• **Task prompt**: Here are records with pictures in them. Copy all of them exactly and leave the pictures out.
╭─ Material supplied
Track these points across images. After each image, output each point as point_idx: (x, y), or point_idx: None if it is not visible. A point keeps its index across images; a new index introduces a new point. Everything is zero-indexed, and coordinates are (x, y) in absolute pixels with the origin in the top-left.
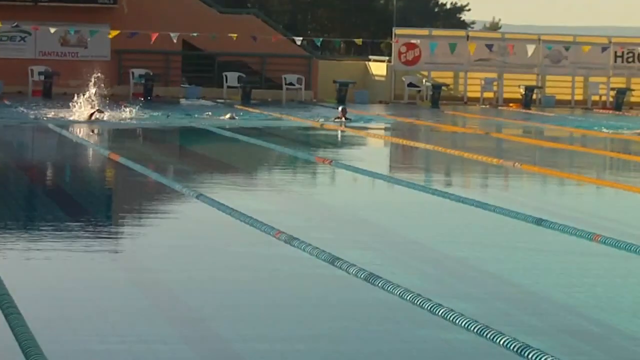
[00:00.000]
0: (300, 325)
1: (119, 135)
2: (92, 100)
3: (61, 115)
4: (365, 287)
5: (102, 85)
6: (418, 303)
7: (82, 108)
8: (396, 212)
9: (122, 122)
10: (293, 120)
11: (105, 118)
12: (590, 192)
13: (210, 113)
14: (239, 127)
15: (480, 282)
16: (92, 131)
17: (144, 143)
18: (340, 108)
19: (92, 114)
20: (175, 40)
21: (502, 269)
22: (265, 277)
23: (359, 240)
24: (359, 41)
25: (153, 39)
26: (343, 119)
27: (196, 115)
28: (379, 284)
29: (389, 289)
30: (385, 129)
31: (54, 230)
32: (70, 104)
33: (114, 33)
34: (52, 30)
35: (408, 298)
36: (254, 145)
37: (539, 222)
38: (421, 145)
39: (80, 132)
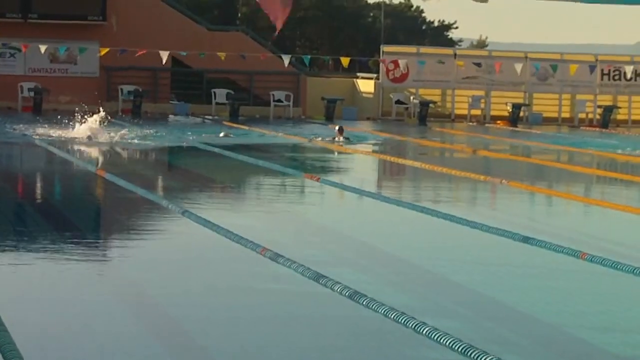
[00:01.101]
0: (285, 342)
1: (109, 153)
2: (89, 121)
3: (54, 132)
4: (350, 305)
5: (101, 114)
6: (403, 321)
7: (78, 127)
8: (383, 230)
9: (114, 140)
10: (288, 137)
11: (101, 139)
12: (578, 210)
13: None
14: (230, 144)
15: (466, 300)
16: (85, 149)
17: (133, 160)
18: (337, 128)
19: (89, 134)
20: (164, 60)
21: (489, 287)
22: (250, 293)
23: (345, 257)
24: (345, 61)
25: (139, 53)
26: (341, 138)
27: (201, 135)
28: (364, 302)
29: (373, 307)
30: (375, 145)
31: (39, 246)
32: (66, 123)
33: (104, 51)
34: (42, 48)
35: (393, 316)
36: (244, 162)
37: (526, 239)
38: (409, 162)
39: (73, 150)
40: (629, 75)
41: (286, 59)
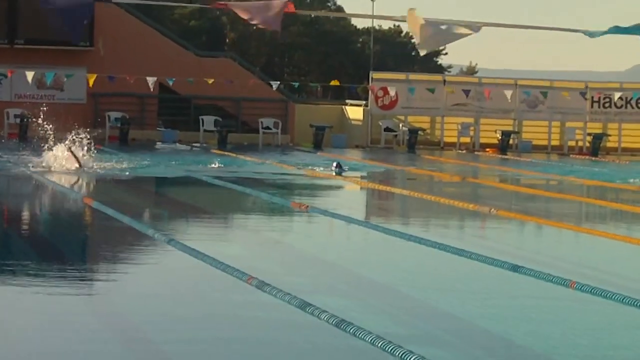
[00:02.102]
0: None
1: (96, 182)
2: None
3: (41, 161)
4: (337, 334)
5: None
6: (390, 350)
7: (64, 157)
8: (371, 258)
9: (101, 169)
10: (277, 165)
11: (88, 167)
12: (567, 238)
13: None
14: (218, 174)
15: (454, 328)
16: (72, 178)
17: (121, 189)
18: (334, 164)
19: (75, 162)
20: (152, 87)
21: (478, 316)
22: (236, 322)
23: (333, 285)
24: (334, 83)
25: (131, 82)
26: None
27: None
28: (351, 331)
29: (360, 335)
30: (364, 174)
31: (24, 275)
32: (52, 151)
33: (92, 77)
34: (29, 74)
35: (380, 345)
36: (232, 191)
37: (515, 268)
38: (397, 190)
39: (59, 179)
40: (619, 103)
41: (274, 86)
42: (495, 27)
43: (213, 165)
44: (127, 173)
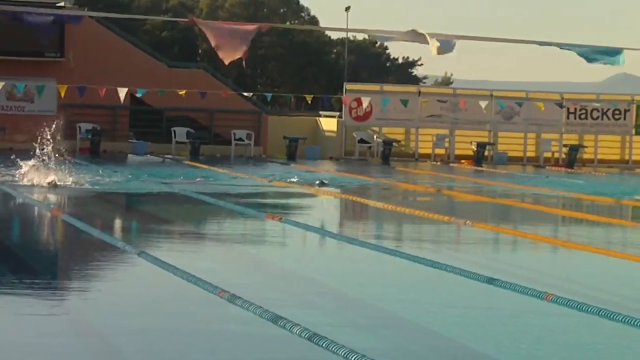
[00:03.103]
0: None
1: (66, 195)
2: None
3: (10, 175)
4: (309, 347)
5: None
6: None
7: (36, 172)
8: (345, 270)
9: (74, 184)
10: (256, 179)
11: (62, 183)
12: (543, 250)
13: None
14: (191, 187)
15: (428, 342)
16: (41, 191)
17: (92, 203)
18: (317, 182)
19: (50, 181)
20: (122, 99)
21: (452, 329)
22: (207, 336)
23: (305, 299)
24: (308, 97)
25: (102, 94)
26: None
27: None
28: (323, 344)
29: (333, 349)
30: (339, 186)
31: None
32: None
33: (64, 89)
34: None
35: (353, 358)
36: (205, 203)
37: (490, 281)
38: (371, 203)
39: (32, 193)
40: (595, 114)
41: (247, 97)
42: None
43: (185, 178)
44: (98, 187)
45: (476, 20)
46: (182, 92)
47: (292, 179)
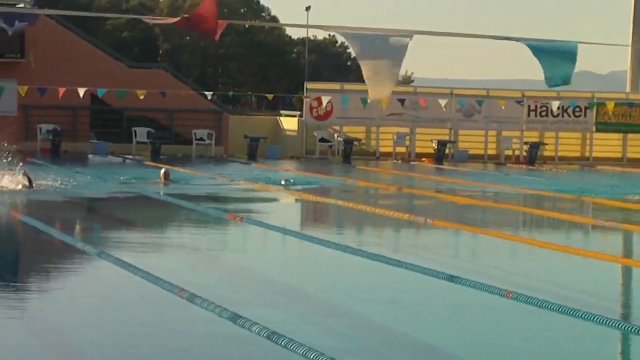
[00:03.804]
0: None
1: (28, 198)
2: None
3: None
4: (268, 346)
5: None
6: None
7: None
8: (305, 269)
9: (30, 184)
10: (218, 178)
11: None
12: (504, 248)
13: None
14: (153, 187)
15: (389, 340)
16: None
17: (52, 205)
18: (283, 181)
19: (24, 184)
20: (81, 94)
21: (413, 327)
22: (167, 335)
23: (265, 297)
24: (269, 96)
25: (61, 94)
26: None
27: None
28: (282, 342)
29: (292, 347)
30: (299, 185)
31: None
32: None
33: (24, 90)
34: None
35: (312, 356)
36: (167, 203)
37: (451, 278)
38: (332, 201)
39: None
40: (556, 112)
41: (208, 97)
42: (430, 36)
43: (146, 179)
44: (58, 188)
45: (437, 18)
46: (142, 93)
47: (254, 179)
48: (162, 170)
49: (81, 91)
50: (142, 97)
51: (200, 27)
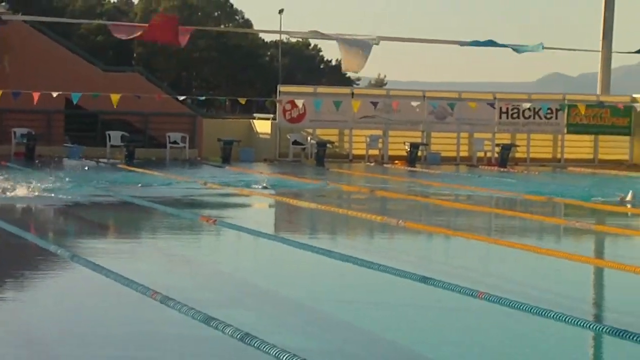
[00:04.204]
0: None
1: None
2: None
3: None
4: (241, 348)
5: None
6: None
7: None
8: (278, 272)
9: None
10: (191, 182)
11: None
12: (476, 249)
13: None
14: (126, 190)
15: (361, 341)
16: None
17: (24, 207)
18: (260, 185)
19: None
20: (55, 95)
21: (385, 328)
22: (140, 338)
23: (238, 299)
24: (242, 100)
25: (36, 98)
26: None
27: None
28: (255, 344)
29: (265, 349)
30: (273, 188)
31: None
32: None
33: None
34: None
35: (284, 358)
36: (140, 207)
37: (424, 279)
38: (305, 204)
39: None
40: (527, 114)
41: (182, 100)
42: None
43: (122, 183)
44: (32, 192)
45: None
46: (117, 97)
47: (227, 182)
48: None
49: (55, 95)
50: (117, 98)
51: (161, 39)
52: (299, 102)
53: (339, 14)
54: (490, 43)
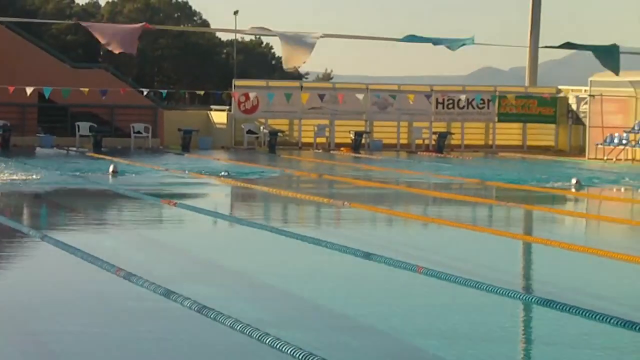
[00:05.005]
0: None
1: None
2: None
3: None
4: (199, 319)
5: None
6: (248, 332)
7: None
8: (234, 249)
9: None
10: (154, 168)
11: None
12: (415, 227)
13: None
14: (93, 176)
15: (310, 311)
16: None
17: (4, 195)
18: (222, 173)
19: None
20: (29, 93)
21: (332, 299)
22: (105, 312)
23: (197, 275)
24: (200, 92)
25: (11, 92)
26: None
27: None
28: (211, 315)
29: (220, 319)
30: (230, 173)
31: None
32: None
33: None
34: None
35: (238, 328)
36: (105, 191)
37: (367, 255)
38: (259, 187)
39: None
40: (461, 104)
41: (145, 94)
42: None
43: (88, 169)
44: (6, 179)
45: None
46: (86, 91)
47: (186, 168)
48: (112, 166)
49: (29, 90)
50: (85, 93)
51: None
52: (252, 95)
53: (289, 14)
54: (423, 39)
╰─
• **Expected answer**:
Track these points across images. After each image, output each point as point_idx: (x, y), or point_idx: None if it is not visible. A point keeps its index across images; a new index introduces a new point. Everything is zero-indexed, and coordinates are (x, y) in absolute pixels with the origin in the top-left.
[00:00.000]
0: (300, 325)
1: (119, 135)
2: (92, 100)
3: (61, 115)
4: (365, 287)
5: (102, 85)
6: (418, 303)
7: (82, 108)
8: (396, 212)
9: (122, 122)
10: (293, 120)
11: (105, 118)
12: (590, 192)
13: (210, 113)
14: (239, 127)
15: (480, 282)
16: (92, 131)
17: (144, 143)
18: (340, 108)
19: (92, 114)
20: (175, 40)
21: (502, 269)
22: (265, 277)
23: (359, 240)
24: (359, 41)
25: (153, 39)
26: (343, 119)
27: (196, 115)
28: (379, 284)
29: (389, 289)
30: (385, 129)
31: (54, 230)
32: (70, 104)
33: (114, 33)
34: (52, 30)
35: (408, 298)
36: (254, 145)
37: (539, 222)
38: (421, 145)
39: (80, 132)
[00:01.101]
0: (285, 342)
1: (109, 153)
2: (89, 121)
3: (54, 132)
4: (350, 305)
5: (101, 114)
6: (403, 321)
7: (78, 127)
8: (383, 230)
9: (114, 140)
10: (288, 137)
11: (101, 139)
12: (578, 210)
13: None
14: (230, 144)
15: (466, 300)
16: (85, 149)
17: (133, 160)
18: (337, 128)
19: (89, 134)
20: (164, 60)
21: (489, 287)
22: (250, 293)
23: (345, 257)
24: (345, 61)
25: (139, 53)
26: (341, 138)
27: (201, 135)
28: (364, 302)
29: (373, 307)
30: (375, 145)
31: (39, 246)
32: (66, 123)
33: (104, 51)
34: (42, 48)
35: (393, 316)
36: (244, 162)
37: (526, 239)
38: (409, 162)
39: (73, 150)
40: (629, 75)
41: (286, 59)
[00:02.102]
0: None
1: (96, 182)
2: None
3: (41, 161)
4: (337, 334)
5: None
6: (390, 350)
7: (64, 157)
8: (371, 258)
9: (101, 169)
10: (277, 165)
11: (88, 167)
12: (567, 238)
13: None
14: (218, 174)
15: (454, 328)
16: (72, 178)
17: (121, 189)
18: (334, 164)
19: (75, 162)
20: (152, 87)
21: (478, 316)
22: (236, 322)
23: (333, 285)
24: (334, 83)
25: (131, 82)
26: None
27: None
28: (351, 331)
29: (360, 335)
30: (364, 174)
31: (24, 275)
32: (52, 151)
33: (92, 77)
34: (29, 74)
35: (380, 345)
36: (232, 191)
37: (515, 268)
38: (397, 190)
39: (59, 179)
40: (619, 103)
41: (274, 86)
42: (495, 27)
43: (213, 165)
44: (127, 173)
[00:03.103]
0: None
1: (66, 195)
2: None
3: (10, 175)
4: (309, 347)
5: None
6: None
7: (36, 172)
8: (345, 270)
9: (74, 184)
10: (256, 179)
11: (62, 183)
12: (543, 250)
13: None
14: (191, 187)
15: (428, 342)
16: (41, 191)
17: (92, 203)
18: (317, 182)
19: (50, 181)
20: (122, 99)
21: (452, 329)
22: (207, 336)
23: (305, 299)
24: (308, 97)
25: (102, 94)
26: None
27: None
28: (323, 344)
29: (333, 349)
30: (339, 186)
31: None
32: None
33: (64, 89)
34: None
35: (353, 358)
36: (205, 203)
37: (490, 281)
38: (371, 203)
39: (32, 193)
40: (595, 114)
41: (247, 97)
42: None
43: (185, 178)
44: (98, 187)
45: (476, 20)
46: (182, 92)
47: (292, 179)
[00:03.804]
0: None
1: (28, 198)
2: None
3: None
4: (268, 346)
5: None
6: None
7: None
8: (305, 269)
9: (30, 184)
10: (218, 178)
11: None
12: (504, 248)
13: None
14: (153, 187)
15: (389, 340)
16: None
17: (52, 205)
18: (283, 181)
19: (24, 184)
20: (81, 94)
21: (413, 327)
22: (167, 335)
23: (265, 297)
24: (269, 96)
25: (61, 94)
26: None
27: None
28: (282, 342)
29: (292, 347)
30: (299, 185)
31: None
32: None
33: (24, 90)
34: None
35: (312, 356)
36: (167, 203)
37: (451, 278)
38: (332, 201)
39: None
40: (556, 112)
41: (208, 97)
42: (430, 36)
43: (146, 179)
44: (58, 188)
45: (437, 18)
46: (142, 93)
47: (254, 179)
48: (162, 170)
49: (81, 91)
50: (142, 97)
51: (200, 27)
[00:04.204]
0: None
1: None
2: None
3: None
4: (241, 348)
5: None
6: None
7: None
8: (278, 272)
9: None
10: (191, 182)
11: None
12: (476, 249)
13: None
14: (126, 190)
15: (361, 341)
16: None
17: (24, 207)
18: (260, 185)
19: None
20: (55, 95)
21: (385, 328)
22: (140, 338)
23: (238, 299)
24: (242, 100)
25: (36, 98)
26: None
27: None
28: (255, 344)
29: (265, 349)
30: (273, 188)
31: None
32: None
33: None
34: None
35: (284, 358)
36: (140, 207)
37: (424, 279)
38: (305, 204)
39: None
40: (527, 114)
41: (182, 100)
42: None
43: (122, 183)
44: (32, 192)
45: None
46: (117, 97)
47: (227, 182)
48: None
49: (55, 95)
50: (117, 98)
51: (161, 39)
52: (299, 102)
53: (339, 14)
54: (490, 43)
[00:05.005]
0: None
1: None
2: None
3: None
4: (199, 319)
5: None
6: (248, 332)
7: None
8: (234, 249)
9: None
10: (154, 168)
11: None
12: (415, 227)
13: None
14: (93, 176)
15: (310, 311)
16: None
17: (4, 195)
18: (222, 173)
19: None
20: (29, 93)
21: (332, 299)
22: (105, 312)
23: (197, 275)
24: (200, 92)
25: (11, 92)
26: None
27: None
28: (211, 315)
29: (220, 319)
30: (230, 173)
31: None
32: None
33: None
34: None
35: (238, 328)
36: (105, 191)
37: (367, 255)
38: (259, 187)
39: None
40: (461, 104)
41: (145, 94)
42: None
43: (88, 169)
44: (6, 179)
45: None
46: (86, 91)
47: (186, 168)
48: (112, 166)
49: (29, 90)
50: (85, 93)
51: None
52: (252, 95)
53: (289, 14)
54: (423, 39)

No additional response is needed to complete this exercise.